I made a post a while back saying I was worried that the MSF class wouldn't have a bike big enough to fit me, and I'm happy to say it turned out they did. Well, almost big enough. I rode a Nighthawk, which was the biggest bike they had. I bumped the handlebars against my knees during the slow, tight figure-eight exercise, but aside from that my size didn't present any problem. I passed the class. Thanks to everyone who posted on that thread.
So now I'm looking for my first bike. I'm pretty sure I'll get a cruiser, but that's not set in stone. Could anyone recommend some cruisers that'd be good for a 6'5", 250-pound guy who's just starting? By the way, I'm 21, but please don't let my youth deter you from recommending a more powerful bike; I'm as cautious and responsible in a car as any 40-year-old, and I'll be the same way on a motorcycle. If there's a bike you wouldn't recommend simply because it's unsuitable for any beginner, that's fine, but please don't leave a bike off the list because you think its power might tempt me to be reckless. I'm a cautious rider/driver, really.
I don't have a cruiser recommendation for you (don't ride 'em much), but I did want to point out something about the second part of your post.
The caution about getting an excessively powerful bike as your first ride is not about age, or whether you are responsible. A lot of people take this way too personally. We don't think you will be reckless. The reality is that, as a new rider, you will be making some mistakes. If you make those mistakes on a forgiving motorcycle, you stand a better chance of surviving the learning curve. I posted somewhere else that, at the airport, we rarely (ok, NEVER) send student pilots up in Lear jets. Same principle.
Some typical mistakes I've seen over the years (and read about here as well) involve mismanagement of the throttle or brakes when something unusual happens. The more managable your 1st bike is to begin with, the more likely that mistake will leave you with the wheels on the ground.
A couple of noob scenarios I've seen recently :
Sportbike noob doing about 30 mph approaching a red light. Car starts to pull out of a parking lot in front of him, but sees him at the last minute and stops short. Noob saw the car pulling out and grabbed a handful of highly responsive brake and launches himself right over the bars of his brand new ZX-6. Simple beginner mistake, but if he'd been on a tamer bike, he probably wouldn't have been able to pull that manuever.
Last week, sitting in traffic at a light about 2 cars back and to the right of a leather clad noob on a very large Honda cruiser (1800 I think). Light turns green and he accidentally stalled it. Horns start honking and the guy gets in a hurry. Started it. As it was still revving from the fast start, he lets the clutch out a little to fast. I watched his upper body snap back horizontally, as his bike launched itself, out of control, into the intersection as he looked at the sky. Fortunately, it tipped over before he hit anything. Had this guy NOT had over 100 ft./lbs. of torque hitting his rear tire at a mere 3000 rpm, he probably would not have dumped it in a busy intersection.
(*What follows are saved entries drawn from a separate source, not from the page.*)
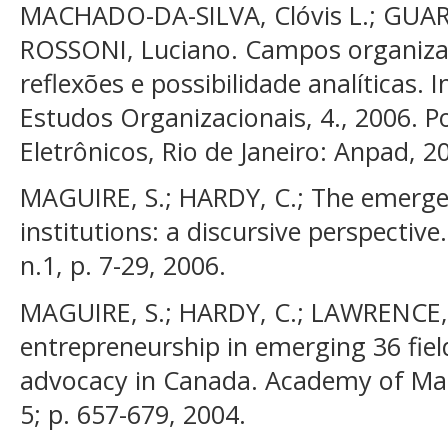
MACHADO-DA-SILVA, Clóvis L.; GUAR
ROSSONI, Luciano. Campos organizac
reflexões e possibilidade analíticas.
Estudos Organizacionais, 4., 2006. P
Eletrônicos, Rio de Janeiro: Anpad, 2
MAGUIRE, S.; HARDY, C.; The emerge
institutions: a discursive perspective
n.1, p. 7-29, 2006.
MAGUIRE, S.; HARDY, C.; LAWRENCE, T.
entrepreneurship in emerging 36 fie
advocacy in Canada. Academy of Man
5; p. 657-679, 2004.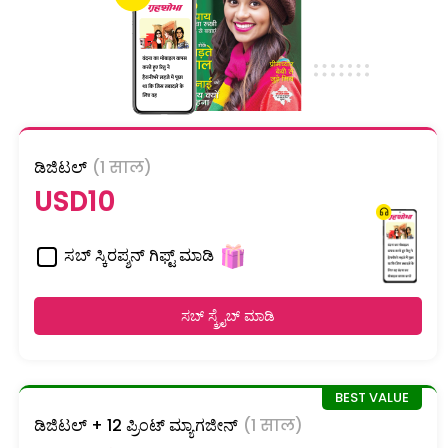
ಡಿಜಿಟಲ್
(1 साल)
USD10
ಸಬ್ ಸ್ಕಿರಪ್ಶನ್ ಗಿಫ್ಟ್ ಮಾಡಿ
ಸಬ್ ಸ್ಕ್ರೈಬ್ ಮಾಡಿ
ಡಿಜಿಟಲ್ + 12 ಪ್ರಿಂಟ್ ಮ್ಯಾಗಜೀನ್
(1 साल)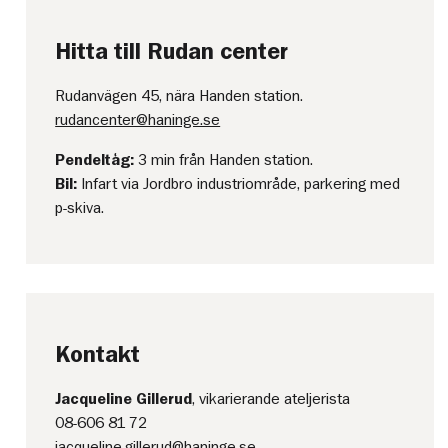
Hitta till Rudan center
Rudanvägen 45, nära Handen station.
rudancenter@haninge.se
Pendeltåg:
3 min från Handen station.
Bil:
Infart via Jordbro industriområde, parkering med
p-skiva.
Kontakt
Jacqueline Gillerud
, vikarierande ateljerista
08-606 81 72
jacqueline.gillerud@haninge.se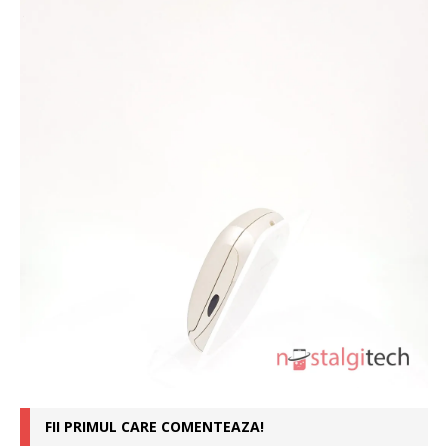
FII PRIMUL CARE COMENTEAZA!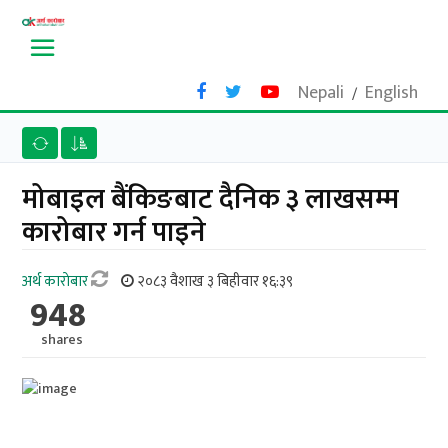
Nepali
English
/
मोबाइल बैंकिङबाट दैनिक ३ लाखसम्म
कारोबार गर्न पाइने
अर्थ काराेबार
२०८३ वैशाख ३ बिहीवार १६:३९
948
shares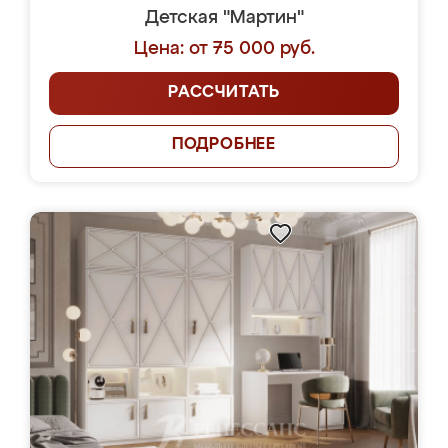
Детская "Мартин"
Цена: от 75 000 руб.
РАССЧИТАТЬ
ПОДРОБНЕЕ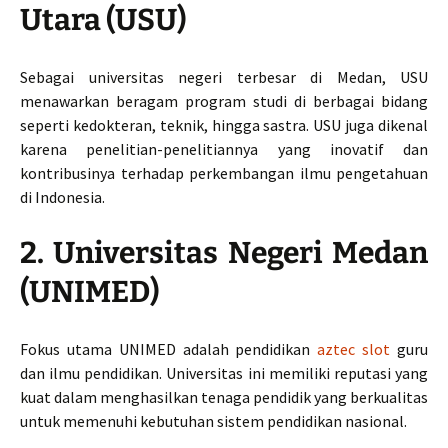
Utara (USU)
Sebagai universitas negeri terbesar di Medan, USU
menawarkan beragam program studi di berbagai bidang
seperti kedokteran, teknik, hingga sastra. USU juga dikenal
karena penelitian-penelitiannya yang inovatif dan
kontribusinya terhadap perkembangan ilmu pengetahuan
di Indonesia.
2. Universitas Negeri Medan
(UNIMED)
Fokus utama UNIMED adalah pendidikan
aztec slot
guru
dan ilmu pendidikan. Universitas ini memiliki reputasi yang
kuat dalam menghasilkan tenaga pendidik yang berkualitas
untuk memenuhi kebutuhan sistem pendidikan nasional.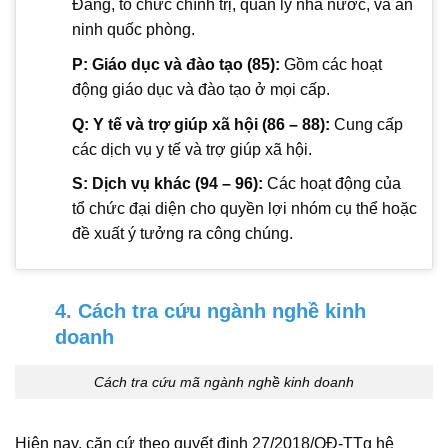
Đảng, tổ chức chính trị, quản lý nhà nước, và an
ninh quốc phòng.
P: Giáo dục và đào tạo (85):
Gồm các hoạt
động giáo dục và đào tạo ở mọi cấp.
Q: Y tế và trợ giúp xã hội (86 – 88):
Cung cấp
các dịch vụ y tế và trợ giúp xã hội.
S: Dịch vụ khác (94 – 96):
Các hoạt động của
tổ chức đại diện cho quyền lợi nhóm cụ thể hoặc
đề xuất ý tưởng ra công chúng.
4. Cách tra cứu ngành nghề kinh
doanh
Cách tra cứu mã ngành nghề kinh doanh
Hiện
nay, căn cứ theo quyết định 27/2018/QĐ-TTg hệ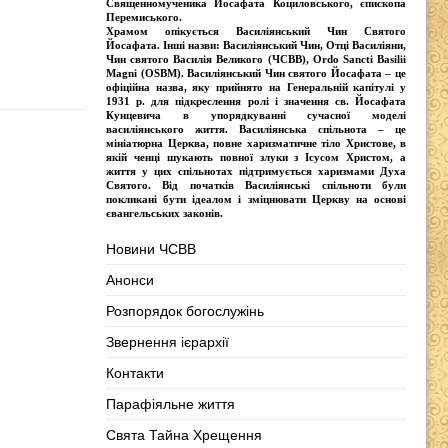
Священномученика Йосафата Коциловського
, єпископа
Перемиського.
Храмом опікується
Василіянський Чин Святого
Йосафата
. Інші назви:
Василіянський Чин, Отці Василіяни,
Чин святого Василія Великого (ЧСВВ), Ordо Sancti Basilii
Magni (OSBM)
. Василіянський Чин святого Йосафата – це
офіційна назва, яку прийнято на Генеральній капітулі у
1931 р. для підкреслення ролі і значення св. Йосафата
Кунцевича в упорядкуванні сучасної моделі
василіянського життя.
Василіянська спільнота
– це
мініатюрна Церква, повне харизматичне тіло Христове, в
якій ченці шукають повної злуки з Iсусом Христом, а
життя у цих спільнотах підтримується харизмами Духа
Святого. Від початків Василіянські спільноти були
покликані бути ідеалом і зміцнювати Церкву на основі
євангельських законів.
Новини ЧСВВ
Анонси
Розпорядок богослужінь
Звернення ієрархії
Контакти
Парафіяльне життя
Свята Тайна Хрещення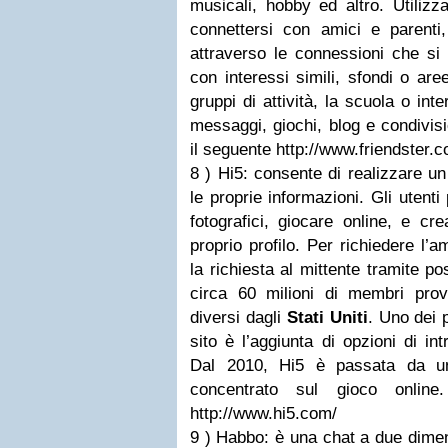
musicali, hobby ed altro. Utilizz
connettersi con amici e parenti
attraverso le connessioni che si
con interessi simili, sfondi o are
gruppi di attività, la scuola o inte
messaggi, giochi, blog e condivisio
il seguente http://www.friendster.c
8 ) Hi5: consente di realizzare un
le proprie informazioni. Gli utent
fotografici, giocare online, e c
proprio profilo. Per richiedere l’a
la richiesta al mittente tramite po
circa 60 milioni di membri prov
diversi dagli
Stati Uniti
. Uno dei 
sito è l’aggiunta di opzioni di int
Dal 2010, Hi5 è passata da un
concentrato sul gioco online
http://www.hi5.com/
9 ) Habbo: è una chat a due dimen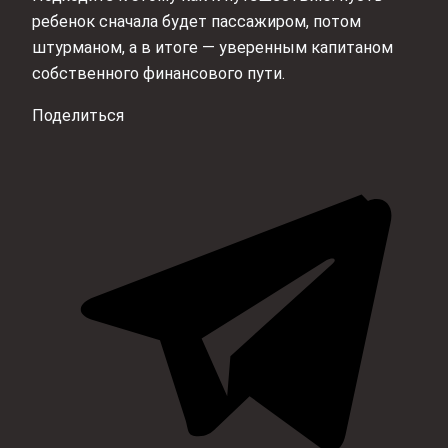
ребенок сначала будет пассажиром, потом
штурманом, а в итоге — уверенным капитаном
собственного финансового пути.
Поделиться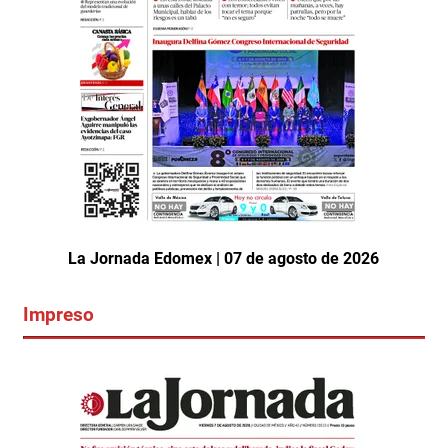
La Jornada Edomex | 07 de agosto de 2026
Impreso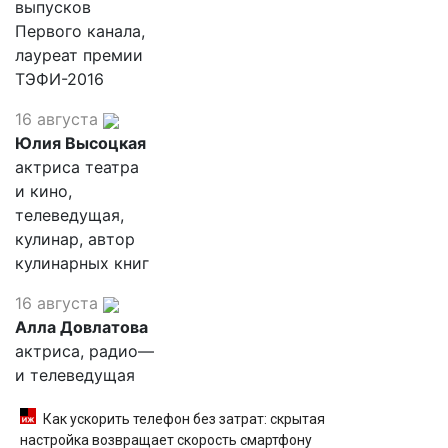
выпусков
Первого канала,
лауреат премии
ТЭФИ-2016
16 августа
Юлия Высоцкая
актриса театра
и кино,
телеведущая,
кулинар, автор
кулинарных книг
16 августа
Алла Довлатова
актриса, радио—
и телеведущая
Как ускорить телефон без затрат: скрытая
настройка возвращает скорость смартфону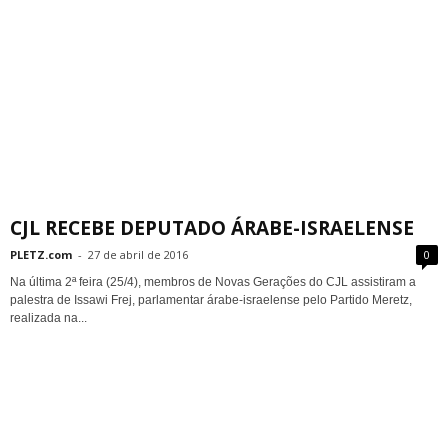
CJL RECEBE DEPUTADO ÁRABE-ISRAELENSE
PLETZ.com
-
27 de abril de 2016
0
Na última 2ª feira (25/4), membros de Novas Gerações do CJL assistiram a
palestra de Issawi Frej, parlamentar árabe-israelense pelo Partido Meretz,
realizada na...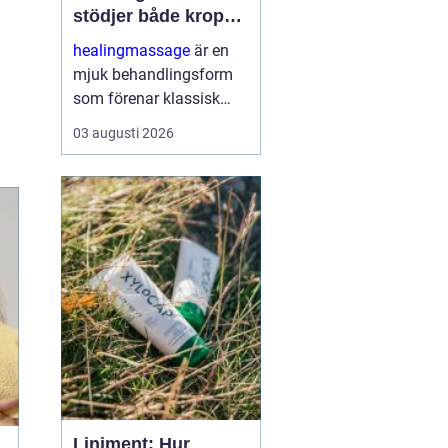
stödjer både kropp
och sinne
healingmassage
är en
mjuk behandlingsform
som förenar klassisk
massage med
03 augusti 2026
energibaserad healing.
Syftet är att skapa djup
avslappning, lösa upp
spänningar och stödja
kroppens egen förmåga
till åt...
Liniment: Hur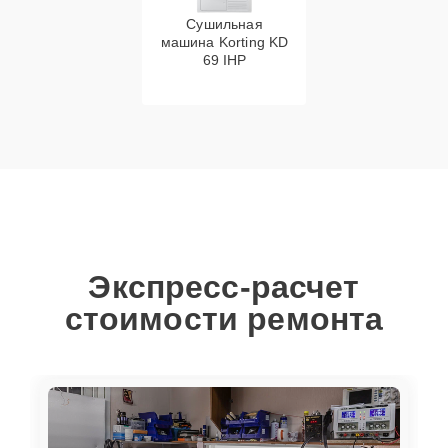
Сушильная
машина Korting KD
69 IHP
Экспресс-расчет
стоимости ремонта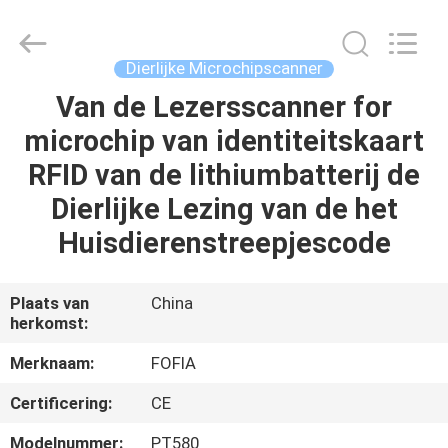
Fofia
Technology
Co.,
Ltd.
All
Dierlijke Microchipscanner
Rights
Reserved.
Van de Lezersscanner for
HUIS
microchip van identiteitskaart
PRODUCTEN
RFID van de lithiumbatterij de
Dierlijke Lezing van de het
VIDEOS
Huisdierenstreepjescode
ONGEVEER
Plaats van
China
herkomst:
ONS
Merknaam:
FOFIA
FABRIEKSREIS
Certificering:
CE
Modelnummer:
PT580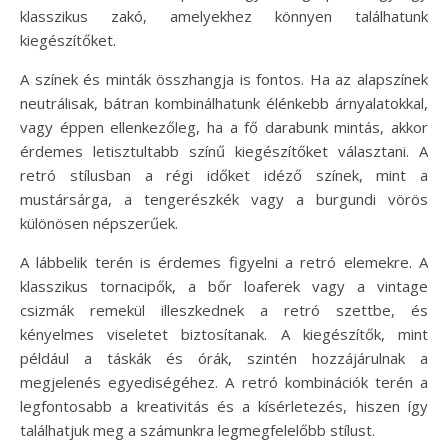
klasszikus zakó, amelyekhez könnyen találhatunk
kiegészítőket.
A színek és minták összhangja is fontos. Ha az alapszínek
neutrálisak, bátran kombinálhatunk élénkebb árnyalatokkal,
vagy éppen ellenkezőleg, ha a fő darabunk mintás, akkor
érdemes letisztultabb színű kiegészítőket választani. A
retró stílusban a régi időket idéző színek, mint a
mustársárga, a tengerészkék vagy a burgundi vörös
különösen népszerűek.
A lábbelik terén is érdemes figyelni a retró elemekre. A
klasszikus tornacipők, a bőr loaferek vagy a vintage
csizmák remekül illeszkednek a retró szettbe, és
kényelmes viseletet biztosítanak. A kiegészítők, mint
például a táskák és órák, szintén hozzájárulnak a
megjelenés egyediségéhez. A retró kombinációk terén a
legfontosabb a kreativitás és a kísérletezés, hiszen így
találhatjuk meg a számunkra legmegfelelőbb stílust.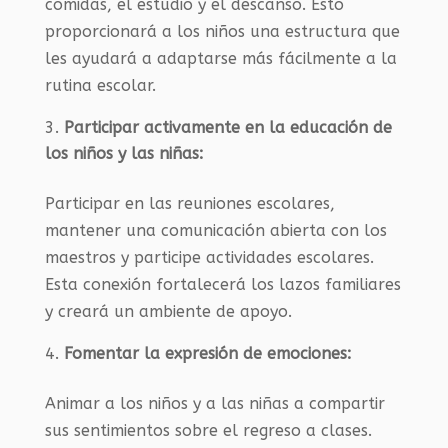
comidas, el estudio y el descanso. Esto
proporcionará a los niños una estructura que
les ayudará a adaptarse más fácilmente a la
rutina escolar.
Participar activamente en la educación de
los niños y las niñas:
Participar en las reuniones escolares,
mantener una comunicación abierta con los
maestros y participe actividades escolares.
Esta conexión fortalecerá los lazos familiares
y creará un ambiente de apoyo.
Fomentar la expresión de emociones:
Animar a los niños y a las niñas a compartir
sus sentimientos sobre el regreso a clases.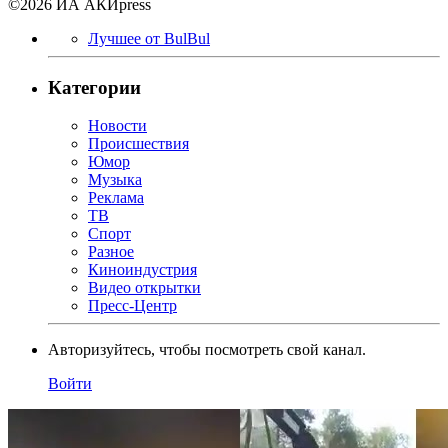
©2026 ИА АКИpress
Лучшее от BulBul
Категории
Новости
Происшествия
Юмор
Музыка
Реклама
ТВ
Спорт
Разное
Киноиндустрия
Видео открытки
Пресс-Центр
Авторизуйтесь, чтобы посмотреть свой канал.
Войти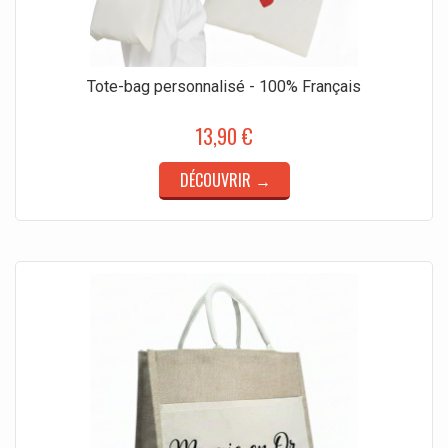
Tote-bag personnalisé - 100% Français
13,90 €
DÉCOUVRIR →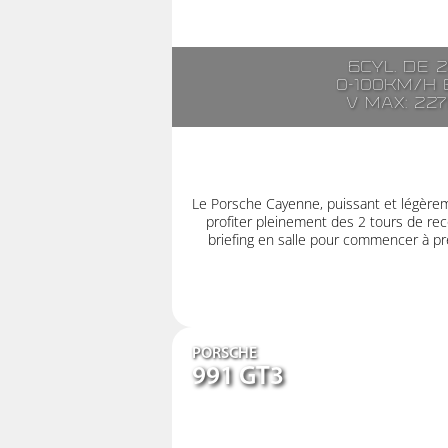
6cyl. de 
0-100km/h e
V max: 22
Le Porsche Cayenne, puissant et légère
profiter pleinement des 2 tours de rec
briefing en salle pour commencer à pre
PORSCHE
991 GT3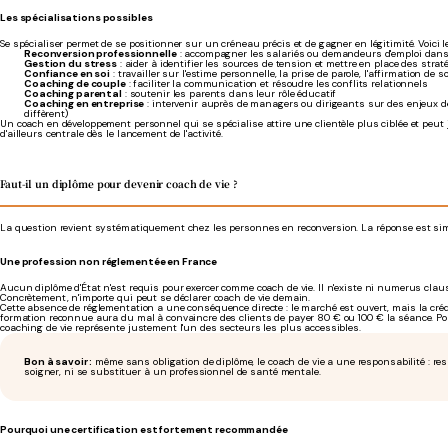
Les spécialisations possibles
Se spécialiser permet de se positionner sur un créneau précis et de gagner en légitimité. Voici l
Reconversion professionnelle
: accompagner les salariés ou demandeurs d'emploi dan
Gestion du stress
: aider à identifier les sources de tension et mettre en place des stra
Confiance en soi
: travailler sur l'estime personnelle, la prise de parole, l'affirmation de so
Coaching de couple
: faciliter la communication et résoudre les conflits relationnels
Coaching parental
: soutenir les parents dans leur rôle éducatif
Coaching en entreprise
: intervenir auprès de managers ou dirigeants sur des enjeux de l
diffèrent)
Un coach en développement personnel qui se spécialise attire une clientèle plus ciblée et peut j
d'ailleurs centrale dès le lancement de l'activité.
Faut-il un diplôme pour devenir coach de vie ?
La question revient systématiquement chez les personnes en reconversion. La réponse est simp
Une profession non réglementée en France
Aucun diplôme d'État n'est requis pour exercer comme coach de vie. Il n'existe ni numerus claus
Concrètement, n'importe qui peut se déclarer coach de vie demain.
Cette absence de réglementation a une conséquence directe : le marché est ouvert, mais la crédib
formation reconnue aura du mal à convaincre des clients de payer 80 € ou 100 € la séance. P
coaching de vie représente justement l'un des secteurs les plus accessibles.
Bon à savoir :
même sans obligation de diplôme, le coach de vie a une responsabilité : resp
soigner, ni se substituer à un professionnel de santé mentale.
Pourquoi une certification est fortement recommandée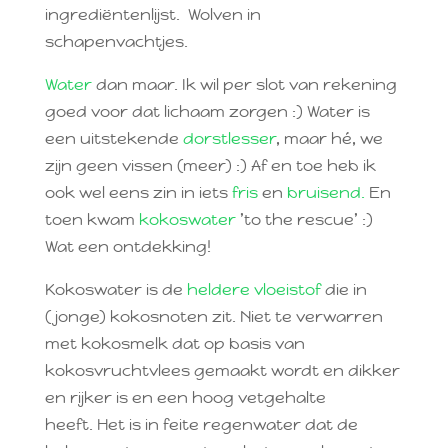
ingrediëntenlijst. Wolven in
schapenvachtjes.
Water
dan maar. Ik wil per slot van rekening
goed voor dat lichaam zorgen :) Water is
een uitstekende
dorstlesser
, maar hé, we
zijn geen vissen (meer) :) Af en toe heb ik
ook wel eens zin in iets
fris
en
bruisend.
En
toen kwam
kokoswater
’to the rescue’ :)
Wat een ontdekking!
Kokoswater is de
heldere vloeistof
die in
(jonge) kokosnoten zit. Niet te verwarren
met kokosmelk dat op basis van
kokosvruchtvlees gemaakt wordt en dikker
en rijker is en een hoog vetgehalte
heeft. Het is in feite regenwater dat de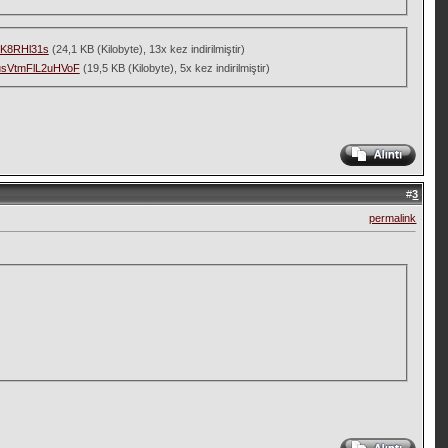
K8RHl31s
(24,1 KB (Kilobyte), 13x kez indirilmiştir)
VtmFlL2uHVoF
(19,5 KB (Kilobyte), 5x kez indirilmiştir)
#
3
permalink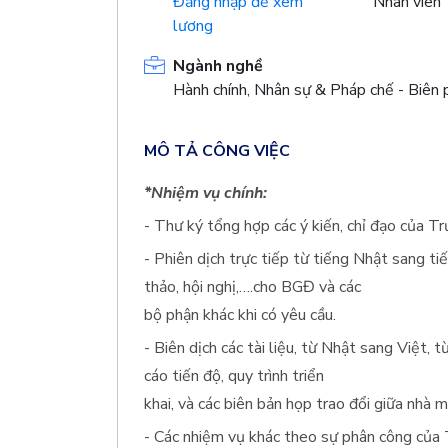
Đăng nhập để xem
Nhân viên
lương
Ngành nghề
Hành chính, Nhân sự & Pháp chế - Biên 
MÔ TẢ CÔNG VIỆC
*Nhiệm vụ chính:
- Thư ký tổng hợp các ý kiến, chỉ đạo của 
- Phiên dịch trực tiếp từ tiếng Nhật sang tiế
thảo, hội nghị,….cho BGĐ và các
bộ phận khác khi có yêu cầu.
- Biên dịch các tài liệu, từ Nhật sang Việt, t
cáo tiến độ, quy trình triển
khai, và các biên bản họp trao đổi giữa nhà
- Các nhiệm vụ khác theo sự phân công củ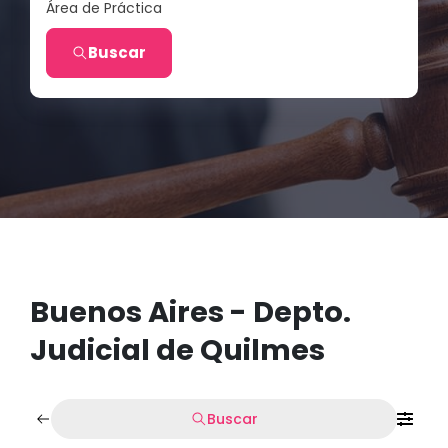
Área de Práctica
Buscar
Buenos Aires - Depto.
Judicial de Quilmes
Buscar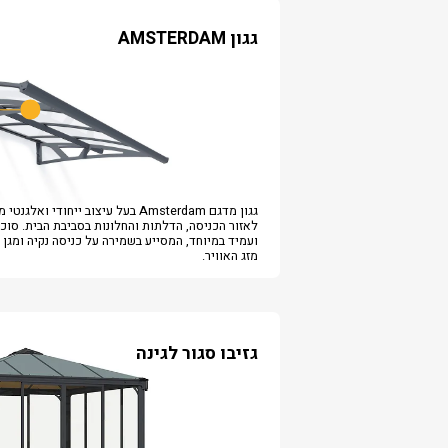
גגון AMSTERDAM
גגון מדגם Amsterdam בעל עיצוב ייחודי ואל
לאזור הכניסה, הדלתות והחלונות בסביבת הבית. סוכ
ועמיד במיוחד, המסייע בשמירה על כניסה נקיה ומגן 
מזג האוויר.
גזיבו סגור לגינה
BTW - The reason I know so much about these incidents is that I was the guy who help them scrape their new rides off the pavement. I seem to get that opportunity every few months these days.
As for bike recommendations. Yamaha v-star 650, Honda shadow VLX, Suzuki Boulevard S50, C50, or M50, Kawi Vulcan 500 or 750, HD sportster 883. Those are all pretty decent smaller cruisers, big enough to be comfortable for a big guy but with more managable weight and power level. And all of them except the vulcan 500 are v-twin powered
The Buell Blast is a very decent learning machine, I have one and tiped it over twice, but its hardly took any damage at all (under 50$ worth) and I escaped with releativly minor scrapes and bruises, and now I can do some stuff decently even though I definitly need to work on some stuff.